──────── Data

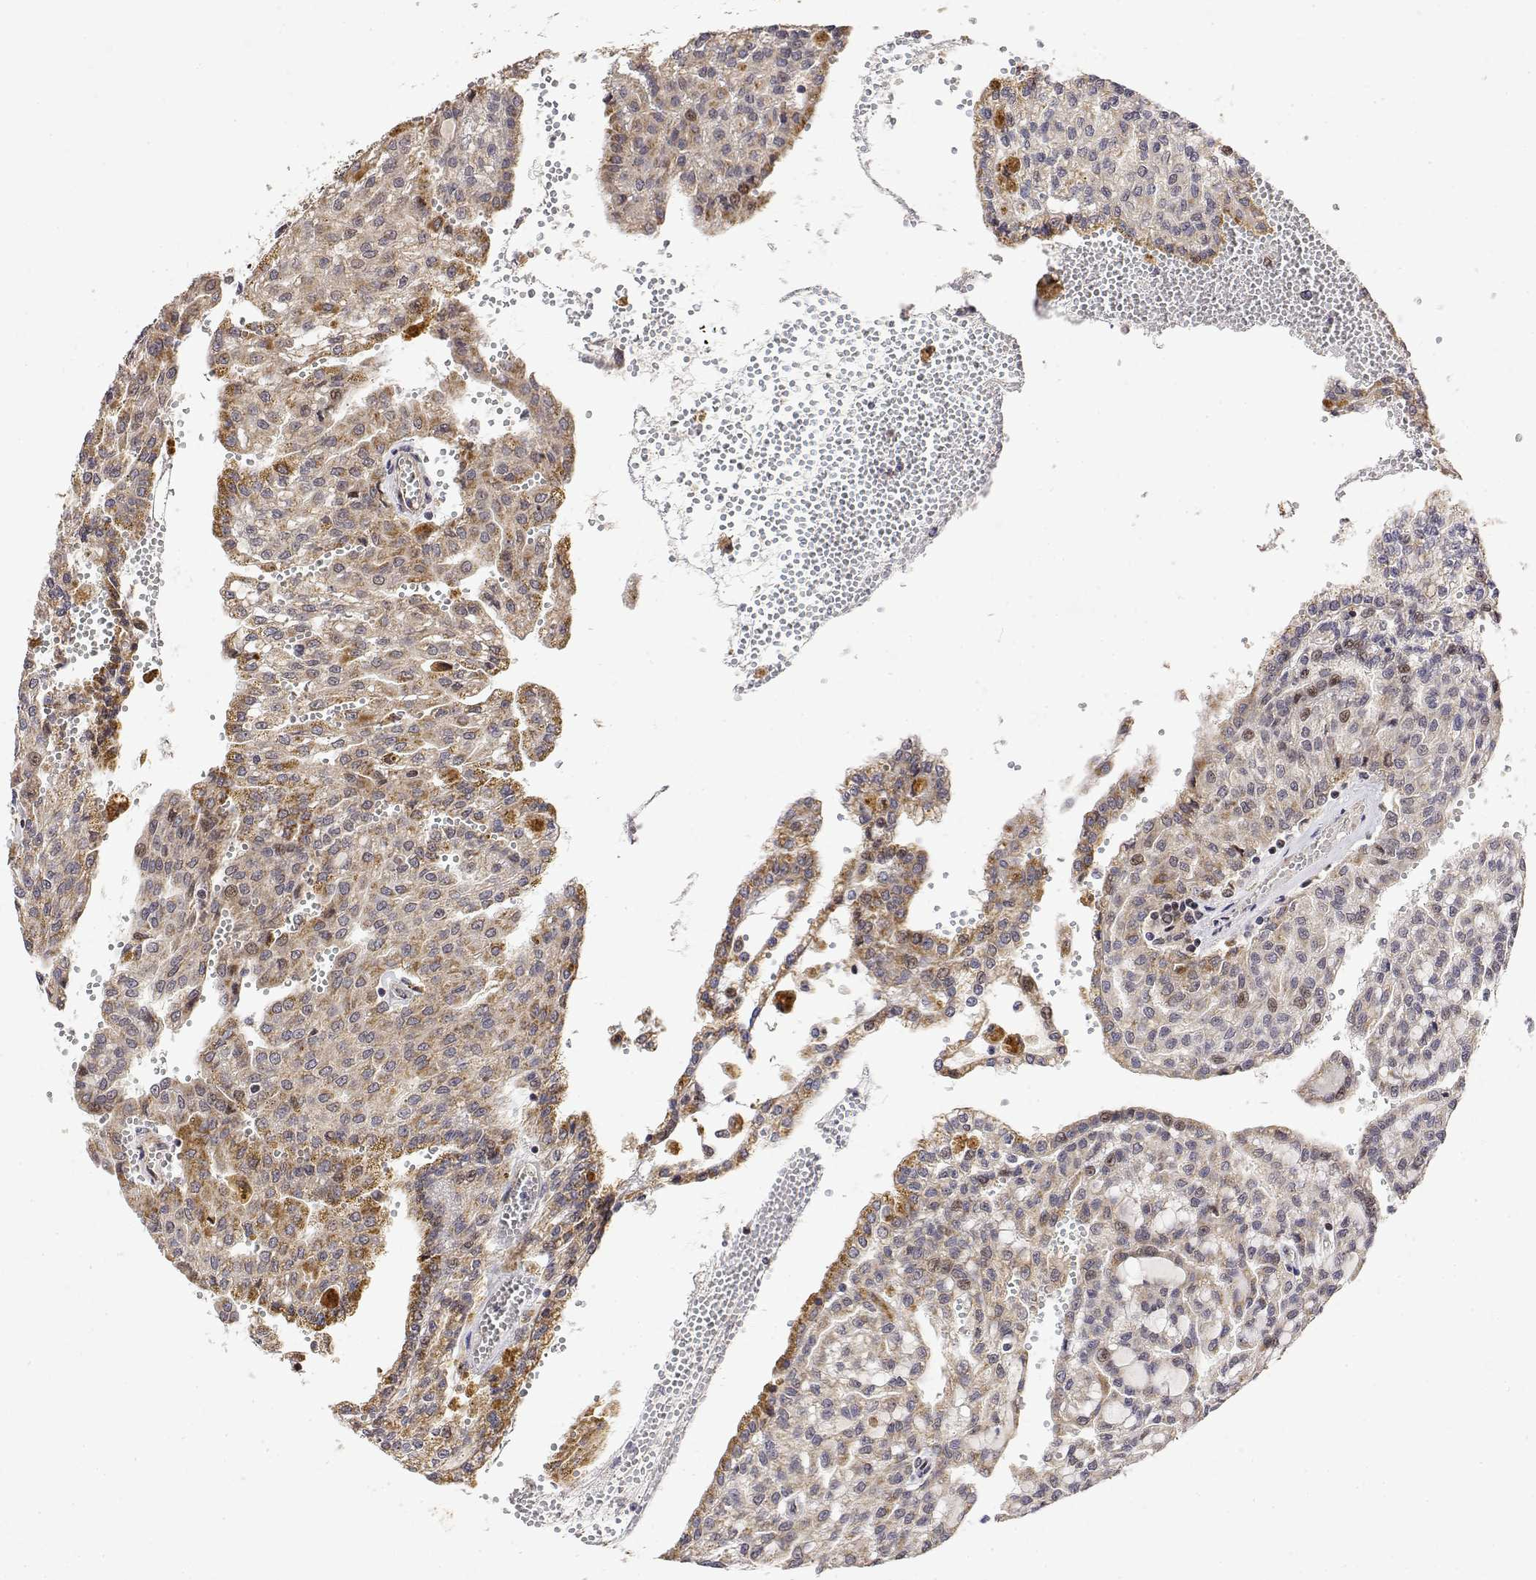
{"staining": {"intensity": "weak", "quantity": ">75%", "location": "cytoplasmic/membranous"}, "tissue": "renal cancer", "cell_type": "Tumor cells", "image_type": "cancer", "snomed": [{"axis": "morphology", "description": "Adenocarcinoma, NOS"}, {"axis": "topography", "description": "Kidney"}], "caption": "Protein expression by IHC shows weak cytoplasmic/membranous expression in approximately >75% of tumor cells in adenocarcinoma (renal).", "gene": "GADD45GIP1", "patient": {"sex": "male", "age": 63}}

────────────────
──────── Data

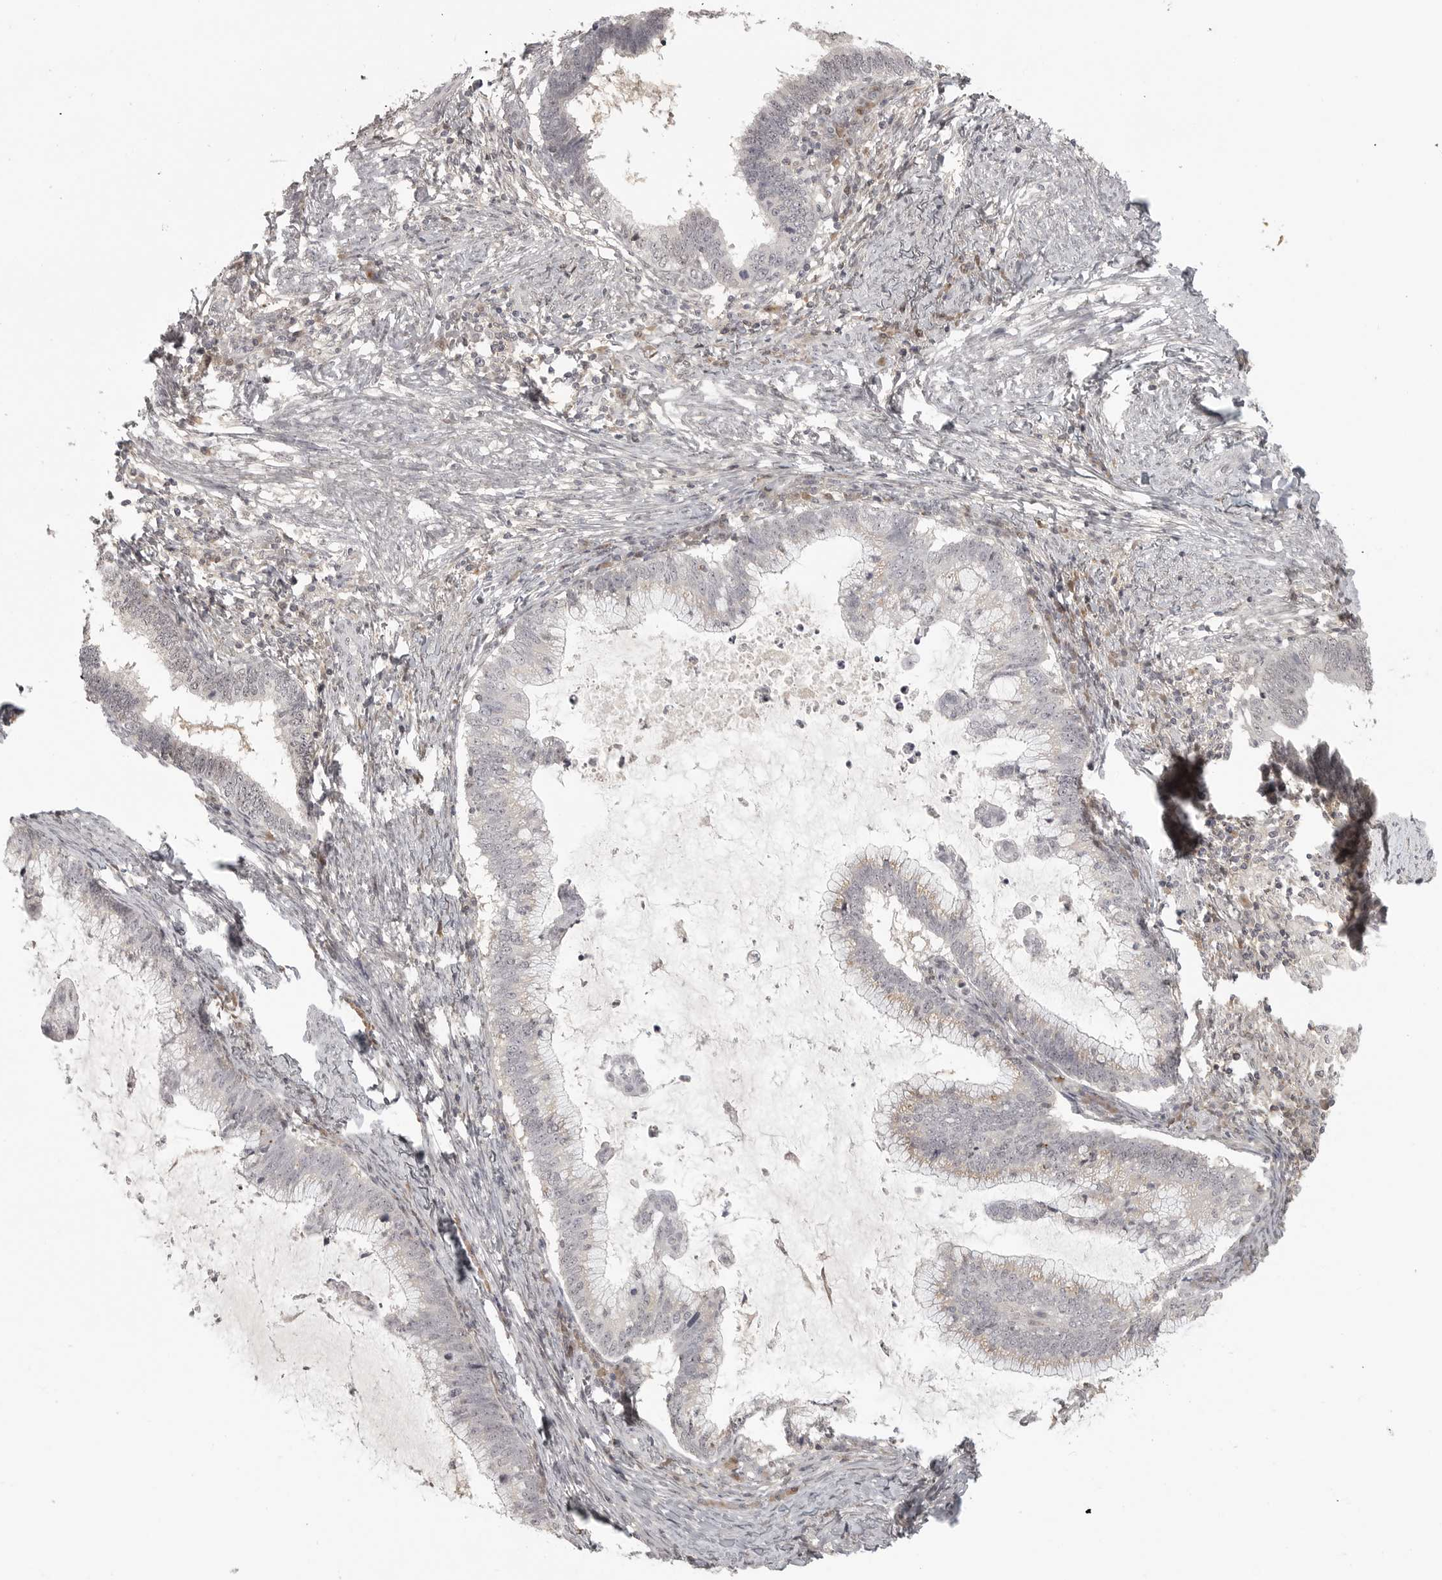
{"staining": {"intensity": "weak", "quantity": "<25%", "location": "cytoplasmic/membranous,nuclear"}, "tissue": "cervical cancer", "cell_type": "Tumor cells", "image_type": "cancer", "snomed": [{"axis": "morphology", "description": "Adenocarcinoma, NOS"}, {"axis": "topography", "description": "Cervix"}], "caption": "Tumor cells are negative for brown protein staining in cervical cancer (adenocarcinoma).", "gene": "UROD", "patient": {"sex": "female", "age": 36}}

────────────────
──────── Data

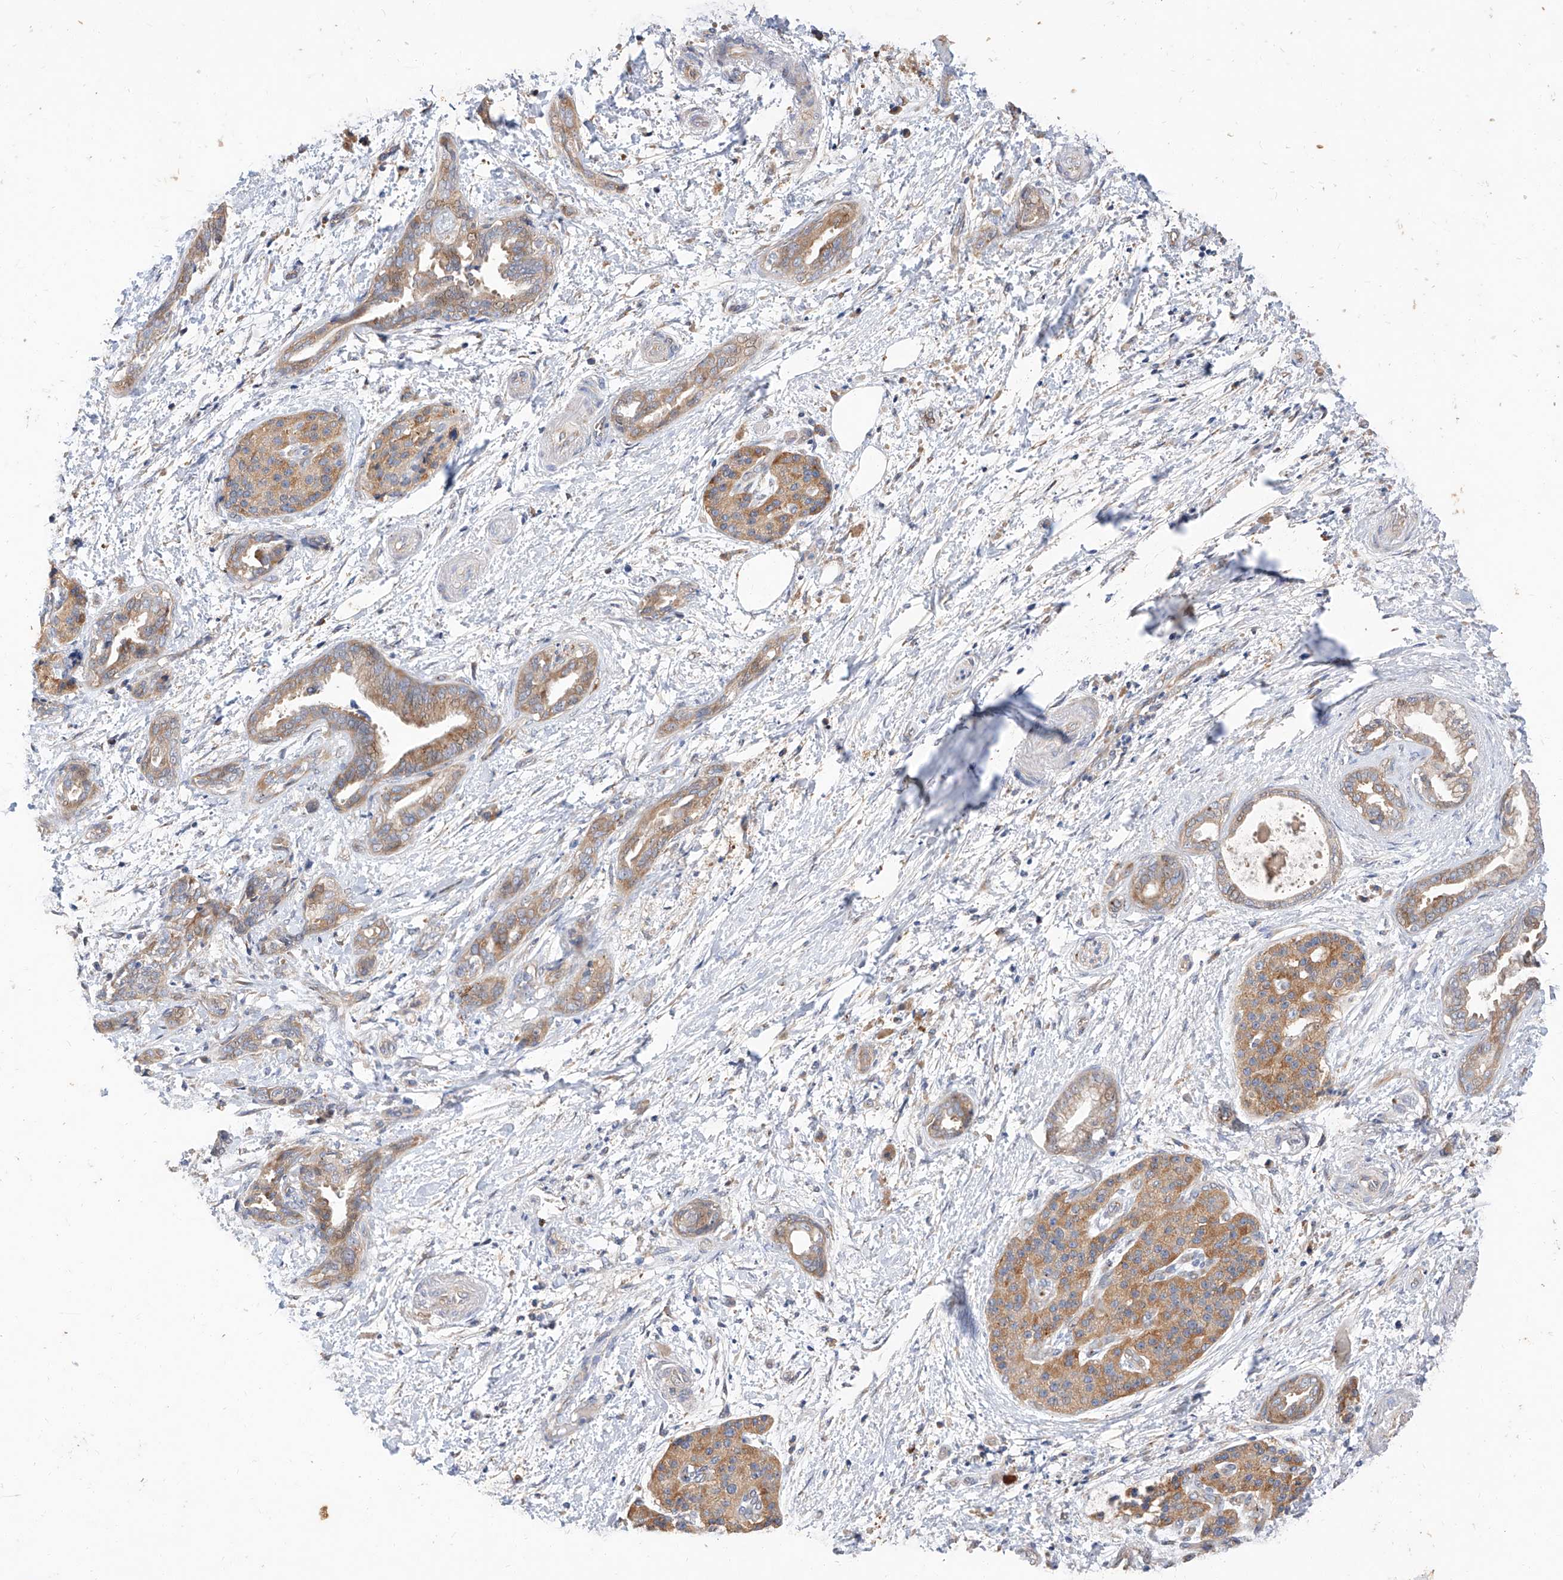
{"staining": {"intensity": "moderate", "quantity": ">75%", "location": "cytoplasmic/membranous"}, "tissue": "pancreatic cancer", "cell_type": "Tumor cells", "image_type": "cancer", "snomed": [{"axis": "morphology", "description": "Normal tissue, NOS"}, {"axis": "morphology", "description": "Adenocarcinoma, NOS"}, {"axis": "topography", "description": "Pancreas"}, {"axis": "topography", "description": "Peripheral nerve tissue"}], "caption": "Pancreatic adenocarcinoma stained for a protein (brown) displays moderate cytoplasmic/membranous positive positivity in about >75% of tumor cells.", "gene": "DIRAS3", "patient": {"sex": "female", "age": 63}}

────────────────

About this exercise:
The lines holding the word "weak" are the answer. Find them in the entries and copy them.

Solution to this exercise:
{"staining": {"intensity": "weak", "quantity": ">75%", "location": "cytoplasmic/membranous"}, "tissue": "renal cancer", "cell_type": "Tumor cells", "image_type": "cancer", "snomed": [{"axis": "morphology", "description": "Adenocarcinoma, NOS"}, {"axis": "topography", "description": "Kidney"}], "caption": "Protein expression by IHC shows weak cytoplasmic/membranous expression in approximately >75% of tumor cells in adenocarcinoma (renal).", "gene": "GADD45GIP1", "patient": {"sex": "male", "age": 63}}
{"staining": {"intensity": "weak", "quantity": "<25%", "location": "cytoplasmic/membranous,nuclear"}, "tissue": "cervical cancer", "cell_type": "Tumor cells", "image_type": "cancer", "snomed": [{"axis": "morphology", "description": "Adenocarcinoma, NOS"}, {"axis": "topography", "description": "Cervix"}], "caption": "Tumor cells are negative for brown protein staining in cervical cancer (adenocarcinoma).", "gene": "UROD", "patient": {"sex": "female", "age": 36}}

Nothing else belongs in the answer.